(Stored data)
****************************************

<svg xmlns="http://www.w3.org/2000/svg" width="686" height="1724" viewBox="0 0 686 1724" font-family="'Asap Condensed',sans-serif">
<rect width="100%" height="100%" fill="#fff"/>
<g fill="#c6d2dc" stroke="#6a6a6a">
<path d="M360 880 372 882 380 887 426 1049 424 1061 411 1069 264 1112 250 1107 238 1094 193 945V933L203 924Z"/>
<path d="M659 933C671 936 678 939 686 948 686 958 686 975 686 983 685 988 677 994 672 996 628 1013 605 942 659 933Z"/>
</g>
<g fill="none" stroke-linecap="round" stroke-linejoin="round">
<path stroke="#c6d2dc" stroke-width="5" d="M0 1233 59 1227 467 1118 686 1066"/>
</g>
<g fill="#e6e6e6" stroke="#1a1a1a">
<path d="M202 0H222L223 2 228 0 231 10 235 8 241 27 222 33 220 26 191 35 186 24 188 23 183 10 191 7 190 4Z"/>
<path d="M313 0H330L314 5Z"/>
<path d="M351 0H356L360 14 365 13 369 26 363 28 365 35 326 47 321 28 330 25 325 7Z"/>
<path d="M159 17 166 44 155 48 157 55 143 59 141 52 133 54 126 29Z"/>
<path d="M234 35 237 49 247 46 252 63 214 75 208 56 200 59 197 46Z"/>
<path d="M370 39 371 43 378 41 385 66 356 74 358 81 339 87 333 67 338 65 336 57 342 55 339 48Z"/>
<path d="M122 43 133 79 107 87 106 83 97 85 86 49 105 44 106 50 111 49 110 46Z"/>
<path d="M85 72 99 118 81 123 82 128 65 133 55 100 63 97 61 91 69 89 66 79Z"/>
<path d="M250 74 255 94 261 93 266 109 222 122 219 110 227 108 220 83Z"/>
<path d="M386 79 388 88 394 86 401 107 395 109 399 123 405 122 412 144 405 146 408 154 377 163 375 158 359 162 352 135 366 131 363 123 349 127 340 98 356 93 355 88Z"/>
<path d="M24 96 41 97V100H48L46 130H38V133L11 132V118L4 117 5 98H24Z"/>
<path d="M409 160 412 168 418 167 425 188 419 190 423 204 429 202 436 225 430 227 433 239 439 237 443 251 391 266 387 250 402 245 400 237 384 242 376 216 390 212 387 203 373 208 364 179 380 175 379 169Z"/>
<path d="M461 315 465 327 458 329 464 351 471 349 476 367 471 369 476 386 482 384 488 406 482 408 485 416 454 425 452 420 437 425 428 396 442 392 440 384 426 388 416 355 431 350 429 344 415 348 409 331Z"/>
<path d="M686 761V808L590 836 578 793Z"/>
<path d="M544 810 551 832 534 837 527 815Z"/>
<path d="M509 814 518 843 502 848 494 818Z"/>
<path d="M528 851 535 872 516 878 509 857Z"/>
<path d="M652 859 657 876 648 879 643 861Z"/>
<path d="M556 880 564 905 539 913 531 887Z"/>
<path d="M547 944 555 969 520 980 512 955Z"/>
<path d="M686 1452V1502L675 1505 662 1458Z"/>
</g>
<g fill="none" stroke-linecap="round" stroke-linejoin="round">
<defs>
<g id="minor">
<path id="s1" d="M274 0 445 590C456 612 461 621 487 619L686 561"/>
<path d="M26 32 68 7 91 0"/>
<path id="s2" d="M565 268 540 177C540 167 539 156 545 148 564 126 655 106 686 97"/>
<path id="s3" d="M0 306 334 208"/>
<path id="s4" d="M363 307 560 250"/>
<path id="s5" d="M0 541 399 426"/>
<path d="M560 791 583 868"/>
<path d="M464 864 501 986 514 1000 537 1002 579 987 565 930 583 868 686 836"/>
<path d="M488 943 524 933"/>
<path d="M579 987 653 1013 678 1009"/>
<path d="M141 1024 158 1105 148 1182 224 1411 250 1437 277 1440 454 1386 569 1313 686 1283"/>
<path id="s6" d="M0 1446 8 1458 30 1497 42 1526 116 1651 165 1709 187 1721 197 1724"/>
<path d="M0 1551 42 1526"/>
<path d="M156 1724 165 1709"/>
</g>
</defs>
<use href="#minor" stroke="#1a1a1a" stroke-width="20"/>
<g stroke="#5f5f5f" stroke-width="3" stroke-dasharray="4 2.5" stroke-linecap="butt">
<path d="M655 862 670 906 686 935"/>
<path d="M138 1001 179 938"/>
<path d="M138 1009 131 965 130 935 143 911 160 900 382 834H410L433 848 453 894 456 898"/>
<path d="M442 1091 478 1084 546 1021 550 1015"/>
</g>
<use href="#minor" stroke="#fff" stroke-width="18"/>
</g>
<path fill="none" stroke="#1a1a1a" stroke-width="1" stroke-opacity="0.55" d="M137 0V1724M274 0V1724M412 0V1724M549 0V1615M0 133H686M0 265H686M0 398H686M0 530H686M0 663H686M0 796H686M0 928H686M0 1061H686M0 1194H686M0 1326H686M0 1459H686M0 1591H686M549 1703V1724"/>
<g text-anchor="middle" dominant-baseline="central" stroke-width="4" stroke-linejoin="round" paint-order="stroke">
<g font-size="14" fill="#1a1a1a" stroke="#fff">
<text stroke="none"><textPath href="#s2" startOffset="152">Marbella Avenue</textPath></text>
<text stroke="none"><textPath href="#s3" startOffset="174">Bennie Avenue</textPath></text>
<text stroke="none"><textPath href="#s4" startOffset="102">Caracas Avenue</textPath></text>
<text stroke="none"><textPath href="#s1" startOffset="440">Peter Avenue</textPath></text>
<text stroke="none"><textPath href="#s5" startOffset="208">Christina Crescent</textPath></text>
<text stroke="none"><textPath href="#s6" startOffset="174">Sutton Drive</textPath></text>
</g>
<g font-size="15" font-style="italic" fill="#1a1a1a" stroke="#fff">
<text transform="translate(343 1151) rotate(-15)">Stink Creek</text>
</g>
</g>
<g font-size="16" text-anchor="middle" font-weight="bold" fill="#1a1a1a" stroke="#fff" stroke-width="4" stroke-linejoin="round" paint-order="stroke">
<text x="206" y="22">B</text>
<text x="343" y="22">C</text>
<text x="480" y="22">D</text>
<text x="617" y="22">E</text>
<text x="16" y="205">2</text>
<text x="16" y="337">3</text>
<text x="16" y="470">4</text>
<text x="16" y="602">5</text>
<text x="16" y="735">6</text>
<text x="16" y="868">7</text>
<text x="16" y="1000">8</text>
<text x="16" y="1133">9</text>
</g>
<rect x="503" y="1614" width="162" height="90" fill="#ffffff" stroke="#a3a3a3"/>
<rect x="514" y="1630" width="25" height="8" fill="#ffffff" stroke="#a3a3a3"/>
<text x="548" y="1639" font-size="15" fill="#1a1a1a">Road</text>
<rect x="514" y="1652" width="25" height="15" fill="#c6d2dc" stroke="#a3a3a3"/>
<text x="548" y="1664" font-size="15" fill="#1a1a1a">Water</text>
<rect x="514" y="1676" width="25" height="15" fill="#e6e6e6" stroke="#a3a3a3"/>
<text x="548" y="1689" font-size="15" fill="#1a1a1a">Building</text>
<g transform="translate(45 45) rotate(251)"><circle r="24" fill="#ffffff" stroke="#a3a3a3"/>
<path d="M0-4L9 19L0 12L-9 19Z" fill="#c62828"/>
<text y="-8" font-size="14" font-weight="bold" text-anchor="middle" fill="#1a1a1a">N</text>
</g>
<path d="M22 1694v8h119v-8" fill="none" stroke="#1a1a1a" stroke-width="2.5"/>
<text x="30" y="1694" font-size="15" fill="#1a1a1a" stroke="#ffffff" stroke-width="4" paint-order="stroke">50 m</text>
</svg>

****************************************

Problem statement
Write the entries out once more, exactly, without dropping a line.

Task response
<svg xmlns="http://www.w3.org/2000/svg" width="686" height="1724" viewBox="0 0 686 1724" font-family="'Asap Condensed',sans-serif">
<rect width="100%" height="100%" fill="#fff"/>
<g fill="#c6d2dc" stroke="#6a6a6a">
<path d="M360 880 372 882 380 887 426 1049 424 1061 411 1069 264 1112 250 1107 238 1094 193 945V933L203 924Z"/>
<path d="M659 933C671 936 678 939 686 948 686 958 686 975 686 983 685 988 677 994 672 996 628 1013 605 942 659 933Z"/>
</g>
<g fill="none" stroke-linecap="round" stroke-linejoin="round">
<path stroke="#c6d2dc" stroke-width="5" d="M0 1233 59 1227 467 1118 686 1066"/>
</g>
<g fill="#e6e6e6" stroke="#1a1a1a">
<path d="M202 0H222L223 2 228 0 231 10 235 8 241 27 222 33 220 26 191 35 186 24 188 23 183 10 191 7 190 4Z"/>
<path d="M313 0H330L314 5Z"/>
<path d="M351 0H356L360 14 365 13 369 26 363 28 365 35 326 47 321 28 330 25 325 7Z"/>
<path d="M159 17 166 44 155 48 157 55 143 59 141 52 133 54 126 29Z"/>
<path d="M234 35 237 49 247 46 252 63 214 75 208 56 200 59 197 46Z"/>
<path d="M370 39 371 43 378 41 385 66 356 74 358 81 339 87 333 67 338 65 336 57 342 55 339 48Z"/>
<path d="M122 43 133 79 107 87 106 83 97 85 86 49 105 44 106 50 111 49 110 46Z"/>
<path d="M85 72 99 118 81 123 82 128 65 133 55 100 63 97 61 91 69 89 66 79Z"/>
<path d="M250 74 255 94 261 93 266 109 222 122 219 110 227 108 220 83Z"/>
<path d="M386 79 388 88 394 86 401 107 395 109 399 123 405 122 412 144 405 146 408 154 377 163 375 158 359 162 352 135 366 131 363 123 349 127 340 98 356 93 355 88Z"/>
<path d="M24 96 41 97V100H48L46 130H38V133L11 132V118L4 117 5 98H24Z"/>
<path d="M409 160 412 168 418 167 425 188 419 190 423 204 429 202 436 225 430 227 433 239 439 237 443 251 391 266 387 250 402 245 400 237 384 242 376 216 390 212 387 203 373 208 364 179 380 175 379 169Z"/>
<path d="M461 315 465 327 458 329 464 351 471 349 476 367 471 369 476 386 482 384 488 406 482 408 485 416 454 425 452 420 437 425 428 396 442 392 440 384 426 388 416 355 431 350 429 344 415 348 409 331Z"/>
<path d="M686 761V808L590 836 578 793Z"/>
<path d="M544 810 551 832 534 837 527 815Z"/>
<path d="M509 814 518 843 502 848 494 818Z"/>
<path d="M528 851 535 872 516 878 509 857Z"/>
<path d="M652 859 657 876 648 879 643 861Z"/>
<path d="M556 880 564 905 539 913 531 887Z"/>
<path d="M547 944 555 969 520 980 512 955Z"/>
<path d="M686 1452V1502L675 1505 662 1458Z"/>
</g>
<g fill="none" stroke-linecap="round" stroke-linejoin="round">
<defs>
<g id="minor">
<path id="s1" d="M274 0 445 590C456 612 461 621 487 619L686 561"/>
<path d="M26 32 68 7 91 0"/>
<path id="s2" d="M565 268 540 177C540 167 539 156 545 148 564 126 655 106 686 97"/>
<path id="s3" d="M0 306 334 208"/>
<path id="s4" d="M363 307 560 250"/>
<path id="s5" d="M0 541 399 426"/>
<path d="M560 791 583 868"/>
<path d="M464 864 501 986 514 1000 537 1002 579 987 565 930 583 868 686 836"/>
<path d="M488 943 524 933"/>
<path d="M579 987 653 1013 678 1009"/>
<path d="M141 1024 158 1105 148 1182 224 1411 250 1437 277 1440 454 1386 569 1313 686 1283"/>
<path id="s6" d="M0 1446 8 1458 30 1497 42 1526 116 1651 165 1709 187 1721 197 1724"/>
<path d="M0 1551 42 1526"/>
<path d="M156 1724 165 1709"/>
</g>
</defs>
<use href="#minor" stroke="#1a1a1a" stroke-width="20"/>
<g stroke="#5f5f5f" stroke-width="3" stroke-dasharray="4 2.5" stroke-linecap="butt">
<path d="M655 862 670 906 686 935"/>
<path d="M138 1001 179 938"/>
<path d="M138 1009 131 965 130 935 143 911 160 900 382 834H410L433 848 453 894 456 898"/>
<path d="M442 1091 478 1084 546 1021 550 1015"/>
</g>
<use href="#minor" stroke="#fff" stroke-width="18"/>
</g>
<path fill="none" stroke="#1a1a1a" stroke-width="1" stroke-opacity="0.55" d="M137 0V1724M274 0V1724M412 0V1724M549 0V1615M0 133H686M0 265H686M0 398H686M0 530H686M0 663H686M0 796H686M0 928H686M0 1061H686M0 1194H686M0 1326H686M0 1459H686M0 1591H686M549 1703V1724"/>
<g text-anchor="middle" dominant-baseline="central" stroke-width="4" stroke-linejoin="round" paint-order="stroke">
<g font-size="14" fill="#1a1a1a" stroke="#fff">
<text stroke="none"><textPath href="#s2" startOffset="152">Marbella Avenue</textPath></text>
<text stroke="none"><textPath href="#s3" startOffset="174">Bennie Avenue</textPath></text>
<text stroke="none"><textPath href="#s4" startOffset="102">Caracas Avenue</textPath></text>
<text stroke="none"><textPath href="#s1" startOffset="440">Peter Avenue</textPath></text>
<text stroke="none"><textPath href="#s5" startOffset="208">Christina Crescent</textPath></text>
<text stroke="none"><textPath href="#s6" startOffset="174">Sutton Drive</textPath></text>
</g>
<g font-size="15" font-style="italic" fill="#1a1a1a" stroke="#fff">
<text transform="translate(343 1151) rotate(-15)">Stink Creek</text>
</g>
</g>
<g font-size="16" text-anchor="middle" font-weight="bold" fill="#1a1a1a" stroke="#fff" stroke-width="4" stroke-linejoin="round" paint-order="stroke">
<text x="206" y="22">B</text>
<text x="343" y="22">C</text>
<text x="480" y="22">D</text>
<text x="617" y="22">E</text>
<text x="16" y="205">2</text>
<text x="16" y="337">3</text>
<text x="16" y="470">4</text>
<text x="16" y="602">5</text>
<text x="16" y="735">6</text>
<text x="16" y="868">7</text>
<text x="16" y="1000">8</text>
<text x="16" y="1133">9</text>
</g>
<rect x="503" y="1614" width="162" height="90" fill="#ffffff" stroke="#a3a3a3"/>
<rect x="514" y="1630" width="25" height="8" fill="#ffffff" stroke="#a3a3a3"/>
<text x="548" y="1639" font-size="15" fill="#1a1a1a">Road</text>
<rect x="514" y="1652" width="25" height="15" fill="#c6d2dc" stroke="#a3a3a3"/>
<text x="548" y="1664" font-size="15" fill="#1a1a1a">Water</text>
<rect x="514" y="1676" width="25" height="15" fill="#e6e6e6" stroke="#a3a3a3"/>
<text x="548" y="1689" font-size="15" fill="#1a1a1a">Building</text>
<g transform="translate(45 45) rotate(251)"><circle r="24" fill="#ffffff" stroke="#a3a3a3"/>
<path d="M0-4L9 19L0 12L-9 19Z" fill="#c62828"/>
<text y="-8" font-size="14" font-weight="bold" text-anchor="middle" fill="#1a1a1a">N</text>
</g>
<path d="M22 1694v8h119v-8" fill="none" stroke="#1a1a1a" stroke-width="2.5"/>
<text x="30" y="1694" font-size="15" fill="#1a1a1a" stroke="#ffffff" stroke-width="4" paint-order="stroke">50 m</text>
</svg>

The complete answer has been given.